> WHAT IS BEING ASKED: Lay out the listing below as a Markdown table with the columns Row and Line, covering only the lines between the one holding "2.8 y 5.4 segundos" and the one holding "que todas las", inclusive. Number each row and leave out any blank lines.
****
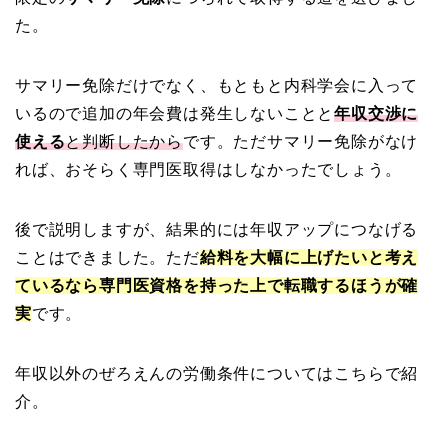
た。
サマリー免除だけでなく、もともと内科学会に入って
いるので追加の年会費は発生しないことと
年収交渉に
使える
と判断したから
です。ただサマリー免除がなけ
れば、おそらく専門医取得はしなかったでしょう。
後で説明しますが、結果的には年収アップにつなげる
ことはできました。ただ
給料を大幅に上げたいと考え
ているなら専門医資格を持った上で転職するほうが確
実
です。
年収以外のぜろえんの労働条件についてはこちらで紹
介。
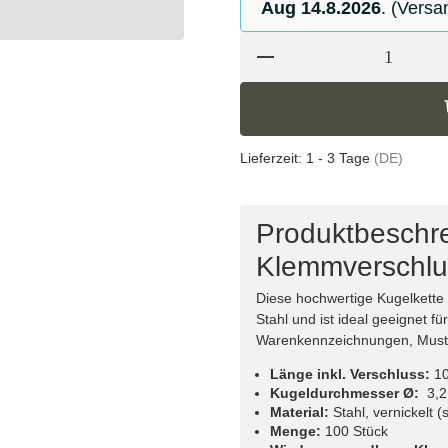
Aug 14.8.2026
. (Versa
Lieferzeit:
1 - 3 Tage
(DE)
Produktbeschre
Klemmverschlu
Diese hochwertige Kugelkette
Stahl und ist ideal geeignet f
Warenkennzeichnungen, Muste
Länge inkl. Verschluss:
1
Kugeldurchmesser Ø:
3,2
Material:
Stahl, vernickelt (
Menge:
100 Stück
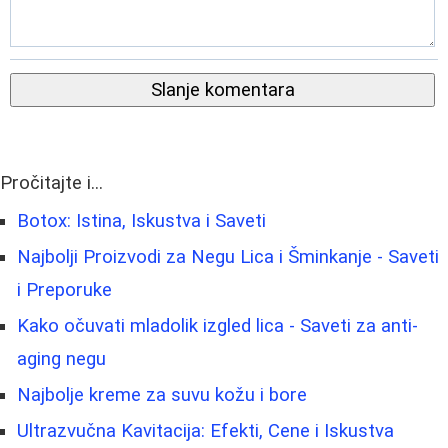
Slanje komentara
Pročitajte i...
Botox: Istina, Iskustva i Saveti
Najbolji Proizvodi za Negu Lica i Šminkanje - Saveti
i Preporuke
Kako očuvati mladolik izgled lica - Saveti za anti-
aging negu
Najbolje kreme za suvu kožu i bore
Ultrazvučna Kavitacija: Efekti, Cene i Iskustva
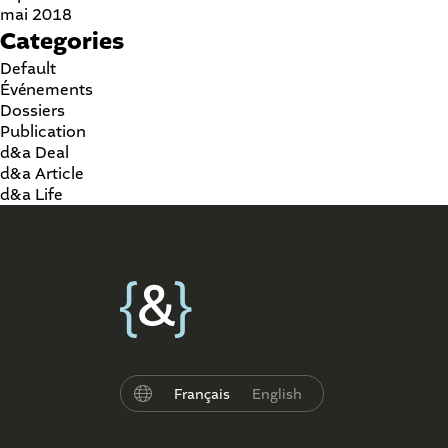
mai 2018
Categories
Default
Événements
Dossiers
Publication
d&a Deal
d&a Article
d&a Life
Français
English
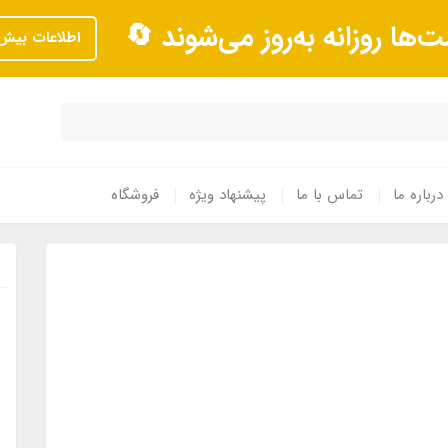
ت‌ها روزانه به‌روز می‌شوند 🔄
اطلاعات بیش‌
درباره ما
تماس با ما
پیشنهاد ویژه
فروشگاه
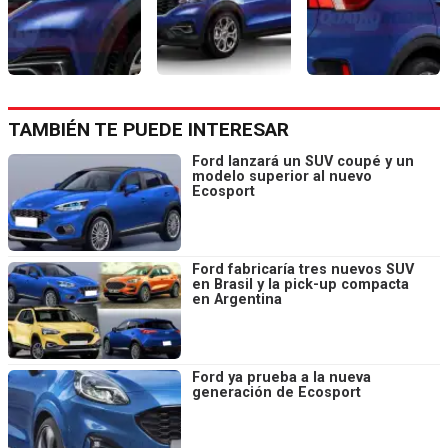
TAMBIÉN TE PUEDE INTERESAR
Ford lanzará un SUV coupé y un
modelo superior al nuevo
Ecosport
Ford fabricaría tres nuevos SUV
en Brasil y la pick-up compacta
en Argentina
Ford ya prueba a la nueva
generación de Ecosport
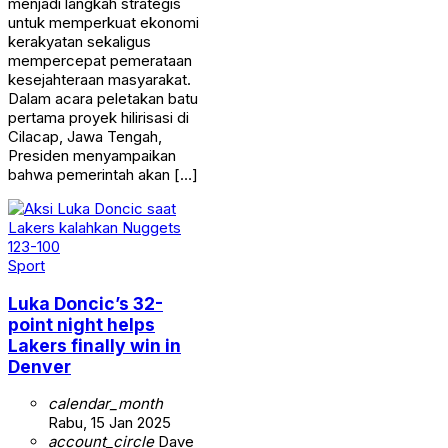
menjadi langkah strategis
untuk memperkuat ekonomi
kerakyatan sekaligus
mempercepat pemerataan
kesejahteraan masyarakat.
Dalam acara peletakan batu
pertama proyek hilirisasi di
Cilacap, Jawa Tengah,
Presiden menyampaikan
bahwa pemerintah akan […]
Sport
Luka Doncic’s 32-
point night helps
Lakers finally win in
Denver
calendar_month
Rabu, 15 Jan 2025
account_circle
Dave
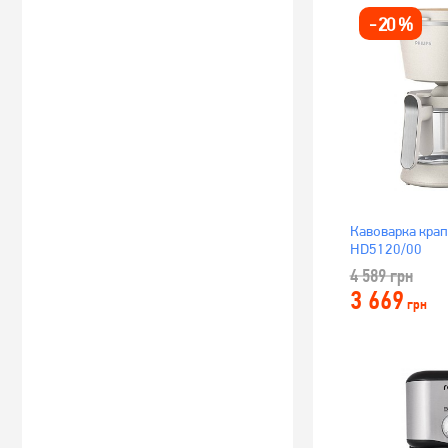
-
20
%
Кавоварка крап
HD5120/00
4 589
грн
3 669
грн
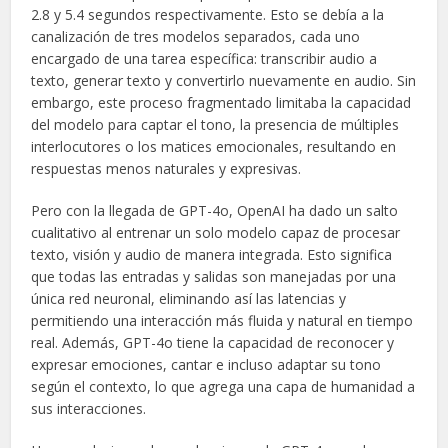
2.8 y 5.4 segundos respectivamente. Esto se debía a la
canalización de tres modelos separados, cada uno
encargado de una tarea específica: transcribir audio a
texto, generar texto y convertirlo nuevamente en audio. Sin
embargo, este proceso fragmentado limitaba la capacidad
del modelo para captar el tono, la presencia de múltiples
interlocutores o los matices emocionales, resultando en
respuestas menos naturales y expresivas.
Pero con la llegada de GPT-4o, OpenAI ha dado un salto
cualitativo al entrenar un solo modelo capaz de procesar
texto, visión y audio de manera integrada. Esto significa
que todas las entradas y salidas son manejadas por una
única red neuronal, eliminando así las latencias y
permitiendo una interacción más fluida y natural en tiempo
real. Además, GPT-4o tiene la capacidad de reconocer y
expresar emociones, cantar e incluso adaptar su tono
según el contexto, lo que agrega una capa de humanidad a
sus interacciones.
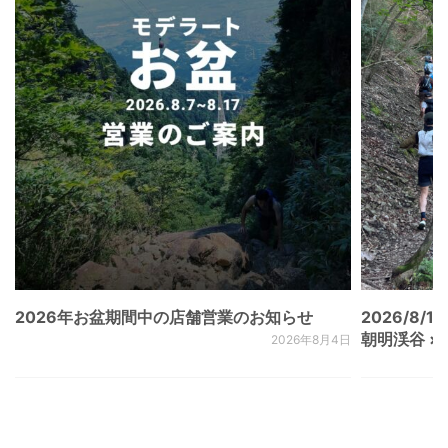
2026年お盆期間中の店舗営業のお知らせ
2026/8/15
朝明渓谷 × N
2026年8月4日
****
> SOLUTION TO THIS TASK:
| Row | Line |
|---|---|
| 1 | 2.8 y 5.4 segundos respectivamente. Esto se debía a la |
| 2 | canalización de tres modelos separados, cada uno |
| 3 | encargado de una tarea específica: transcribir audio a |
| 4 | texto, generar texto y convertirlo nuevamente en audio. Sin |
| 5 | embargo, este proceso fragmentado limitaba la capacidad |
| 6 | del modelo para captar el tono, la presencia de múltiples |
| 7 | interlocutores o los matices emocionales, resultando en |
| 8 | respuestas menos naturales y expresivas. |
| 9 | Pero con la llegada de GPT-4o, OpenAI ha dado un salto |
| 10 | cualitativo al entrenar un solo modelo capaz de procesar |
| 11 | texto, visión y audio de manera integrada. Esto significa |
| 12 | que todas las entradas y salidas son manejadas por una |